Menurutnya, besarnya alokasi subsidi tersebut digunakan untuk membangun infrastruktur dapat meningkatkan perekonomian Indonesia. Kebijakan ini juga dinilai bisa meyakinkan investor untuk menanamkan modalnya di Indonesia.
“Yang namanya pembangunan infrastruktur dalam ekonomi disebut sebagai non kredible good. Dalam situasi ekonomi lesu, kita tidak perlu pusing-pusing kalau ada dadakan. Dan memang disadari sangat kurang. Maka pembangunan infrasuktur menempati posisi sangat penting,” pungkasnya.
Dorong perkembangan energi terbarukan
lensaterkini.web.id – International Energy Agency (IEA) meluncurkan laporan khusus energi dan polusi udara dalam World Energy Outlook 2016. Dalam peluncuran ini, IEA mendukung kebijakan pemerintah Indonesia dalam memangkas subsidi energi, khususnya pada bidang energi fosil seperti Premium.
Direktur Eksekutif IEA, Fatih Birol mengatakan, kebijakan ini nantinya mampu mendorong penggunaan energi baru dan terbarukan bagi Indonesia. Sebab, tingginya harga energi fosil secara tidak langsung akan berpengaruh terhadap pengalihan penggunaan energi bagi Indonesia.
“Saya mengikuti perkembangan sektor energi di Indonesia, saya sangat encourage (mendorong) reformasi energi di Indonesia dengan memotong subsidi untuk sektor yang lebih efektif,” ujarnya.
Menurut Fatih, Indonesia merupakan negara yang sangat penting bagi pengembangan sektor energi baru dan terbarukan. Mengingat besarannya jumlah penduduk di Indonesia tentu akan sangat berdampak terhadap cadangan energi fosil yang tersedia. Apalagi sektor energi prioritas seperti bahan bakar minyak yang dapat menjadi substitusi bagi penggunaan BBM jenis Premium dan Solar.

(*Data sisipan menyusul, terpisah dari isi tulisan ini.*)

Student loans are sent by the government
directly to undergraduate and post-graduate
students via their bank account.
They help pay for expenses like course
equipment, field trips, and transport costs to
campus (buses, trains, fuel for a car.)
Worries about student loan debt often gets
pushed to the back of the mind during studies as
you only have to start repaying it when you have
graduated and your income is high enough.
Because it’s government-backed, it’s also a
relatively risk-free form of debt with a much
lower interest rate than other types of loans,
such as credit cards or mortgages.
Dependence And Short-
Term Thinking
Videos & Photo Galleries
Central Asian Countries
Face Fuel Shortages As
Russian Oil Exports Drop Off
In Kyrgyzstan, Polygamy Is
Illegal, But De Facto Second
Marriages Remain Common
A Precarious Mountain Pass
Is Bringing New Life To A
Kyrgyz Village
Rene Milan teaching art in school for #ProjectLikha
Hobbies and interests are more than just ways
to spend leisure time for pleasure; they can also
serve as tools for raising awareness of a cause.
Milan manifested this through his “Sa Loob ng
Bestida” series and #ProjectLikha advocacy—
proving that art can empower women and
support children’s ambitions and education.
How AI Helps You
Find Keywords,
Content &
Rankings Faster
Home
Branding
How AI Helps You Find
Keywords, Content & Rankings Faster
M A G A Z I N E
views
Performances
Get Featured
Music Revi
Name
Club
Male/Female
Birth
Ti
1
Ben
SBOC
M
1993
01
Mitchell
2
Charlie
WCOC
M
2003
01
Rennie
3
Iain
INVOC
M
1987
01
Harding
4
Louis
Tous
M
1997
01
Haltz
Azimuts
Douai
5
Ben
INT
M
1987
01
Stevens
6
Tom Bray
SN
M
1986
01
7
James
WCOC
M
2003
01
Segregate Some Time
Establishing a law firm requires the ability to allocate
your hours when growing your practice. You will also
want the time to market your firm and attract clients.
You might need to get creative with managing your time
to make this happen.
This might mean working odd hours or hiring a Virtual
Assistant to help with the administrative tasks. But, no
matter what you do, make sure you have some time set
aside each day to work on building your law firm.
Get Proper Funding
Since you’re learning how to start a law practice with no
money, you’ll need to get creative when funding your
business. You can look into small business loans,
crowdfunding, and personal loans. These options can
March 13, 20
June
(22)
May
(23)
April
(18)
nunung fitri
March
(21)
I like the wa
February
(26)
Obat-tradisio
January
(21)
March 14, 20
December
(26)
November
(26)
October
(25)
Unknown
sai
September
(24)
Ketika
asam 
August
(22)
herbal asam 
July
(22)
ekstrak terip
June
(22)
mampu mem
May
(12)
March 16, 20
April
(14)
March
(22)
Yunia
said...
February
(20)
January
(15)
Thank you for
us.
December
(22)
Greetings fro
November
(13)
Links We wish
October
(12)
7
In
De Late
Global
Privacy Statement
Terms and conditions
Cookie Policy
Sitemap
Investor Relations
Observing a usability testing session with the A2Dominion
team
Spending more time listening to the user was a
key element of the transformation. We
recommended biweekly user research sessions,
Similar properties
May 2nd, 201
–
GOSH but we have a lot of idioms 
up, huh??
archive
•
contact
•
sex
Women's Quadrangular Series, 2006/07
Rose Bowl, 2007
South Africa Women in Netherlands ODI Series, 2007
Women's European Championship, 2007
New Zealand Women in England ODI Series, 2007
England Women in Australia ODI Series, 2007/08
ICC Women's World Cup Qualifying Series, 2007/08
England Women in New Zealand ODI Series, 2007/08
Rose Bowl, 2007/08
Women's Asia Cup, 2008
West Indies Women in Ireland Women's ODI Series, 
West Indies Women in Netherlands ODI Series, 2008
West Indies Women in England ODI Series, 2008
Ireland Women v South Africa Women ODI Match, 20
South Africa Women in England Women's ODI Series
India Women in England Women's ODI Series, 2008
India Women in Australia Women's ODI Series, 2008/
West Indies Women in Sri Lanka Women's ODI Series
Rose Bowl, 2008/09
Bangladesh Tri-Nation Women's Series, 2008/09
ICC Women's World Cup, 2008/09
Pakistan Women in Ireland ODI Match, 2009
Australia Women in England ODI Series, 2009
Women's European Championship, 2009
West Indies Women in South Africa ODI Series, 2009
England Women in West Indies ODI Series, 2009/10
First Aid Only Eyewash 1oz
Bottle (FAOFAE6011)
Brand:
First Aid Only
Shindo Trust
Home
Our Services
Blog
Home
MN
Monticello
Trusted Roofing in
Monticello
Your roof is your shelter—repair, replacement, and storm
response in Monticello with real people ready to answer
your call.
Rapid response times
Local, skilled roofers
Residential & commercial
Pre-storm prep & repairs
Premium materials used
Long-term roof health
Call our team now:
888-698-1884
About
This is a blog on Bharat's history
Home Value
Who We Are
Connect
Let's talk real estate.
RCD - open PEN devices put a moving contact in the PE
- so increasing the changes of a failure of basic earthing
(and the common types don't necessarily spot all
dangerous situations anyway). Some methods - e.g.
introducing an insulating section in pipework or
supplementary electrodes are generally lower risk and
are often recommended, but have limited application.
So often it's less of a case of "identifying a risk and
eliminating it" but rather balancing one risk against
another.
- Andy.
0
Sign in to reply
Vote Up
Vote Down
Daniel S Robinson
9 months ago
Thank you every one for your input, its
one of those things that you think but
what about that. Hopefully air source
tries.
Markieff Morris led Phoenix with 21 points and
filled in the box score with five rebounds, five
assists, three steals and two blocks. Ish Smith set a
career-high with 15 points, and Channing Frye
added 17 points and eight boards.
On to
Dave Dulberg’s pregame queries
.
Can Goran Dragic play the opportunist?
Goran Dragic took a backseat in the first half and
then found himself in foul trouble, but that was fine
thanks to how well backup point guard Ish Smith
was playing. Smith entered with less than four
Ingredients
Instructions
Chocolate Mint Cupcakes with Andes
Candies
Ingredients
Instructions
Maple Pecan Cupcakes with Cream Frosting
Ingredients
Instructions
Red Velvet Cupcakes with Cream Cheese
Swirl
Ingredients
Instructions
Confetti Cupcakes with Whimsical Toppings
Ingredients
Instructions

“Indonesia merupakan negara dengan major consumer, dan major producer. Untuk itu butuh efisiensi sektor energi yang sangat penting untuk pertumbuhan ekonomi Indonesia,” jelas dia. Peluncuran ini turut dihadiri oleh Menteri ESDM Sudirman Said, pejabat eselon I Kementerian ESDM, dan Direktur Utama Pertamina Dwi Soetjipto.
Dipuji pemimpin dunia
Awal 2015 Presiden Joko Widodo memutuskan melepaskan harga Bahan Bakar Minyak (BBM) jenis premium pada mekanisme pasar. Dengan kata lain, BBM jenis premium sudah tidak lagi disubsidi pemerintah. Direktur Operasional International Monetary Fund (IMF) Christine Lagarde kagum sekaligus memuji keberanian Joko Widodo mencabut subsidi premium hanya beberapa bulan setelah terpilih sebagai Presiden.
“Saya terkesan dengan keputusan yang diambil Presiden Jokowi tak lama setelah dirinya terpilih yakni memotong subsidi dan membebaskan ruang fiskal yang sekarang bisa digunakan untuk kebutuhan lain,” kata Lagarde. Selain itu, Lagarde juga melihat kebijakan Bank Indonesia (BI) mempertahankan cadangan devisa (cadev) untuk 6-7 bulan impor merupakan kebijakan tepat.
Lagarde menyarankan agar kebijakan pemerintah dan otoritas keuangan saling bersinergi menyikapi kondisi perekonomian yang sedang bergejolak.
“Kalau beri sedikit petunjuk, lanjutkan reformasi, lanjutkan program yang fokus pada pembangunan infrastruktur dan gunakan semaksimal mungkin ruang fiskal yang didapat dari pemotongan subsidi BBM,” tutup Lagarde.